(Material to process)

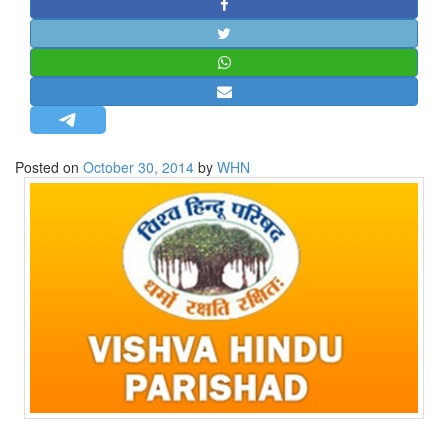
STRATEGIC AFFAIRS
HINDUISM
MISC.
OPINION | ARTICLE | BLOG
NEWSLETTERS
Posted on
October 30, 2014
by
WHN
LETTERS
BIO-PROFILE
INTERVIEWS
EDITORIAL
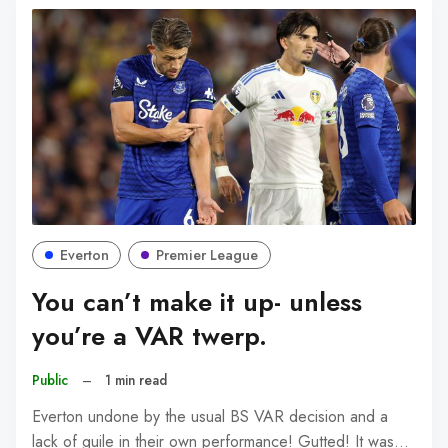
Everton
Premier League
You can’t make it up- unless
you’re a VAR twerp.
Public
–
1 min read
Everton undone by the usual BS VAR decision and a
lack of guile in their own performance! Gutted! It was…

(End Material to process)
(Material to process)

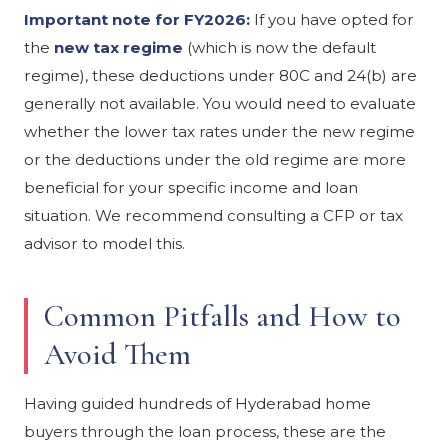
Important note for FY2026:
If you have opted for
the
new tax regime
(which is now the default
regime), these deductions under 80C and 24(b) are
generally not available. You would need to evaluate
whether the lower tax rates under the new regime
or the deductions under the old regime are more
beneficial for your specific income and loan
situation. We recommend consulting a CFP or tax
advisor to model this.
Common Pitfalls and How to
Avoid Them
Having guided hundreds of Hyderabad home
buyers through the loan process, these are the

(End Material to process)

● **Brief**
Within the listing above, find the line containing "NEWSLETTERS" and the line containing "lack of guile". Transcribe them and everything between them exactly, leaving out the pictures.

● **Response below**
NEWSLETTERS
Posted on
October 30, 2014
by
WHN
LETTERS
BIO-PROFILE
INTERVIEWS
EDITORIAL
Everton
Premier League
You can’t make it up- unless
you’re a VAR twerp.
Public
–
1 min read
Everton undone by the usual BS VAR decision and a
lack of guile in their own performance! Gutted! It was…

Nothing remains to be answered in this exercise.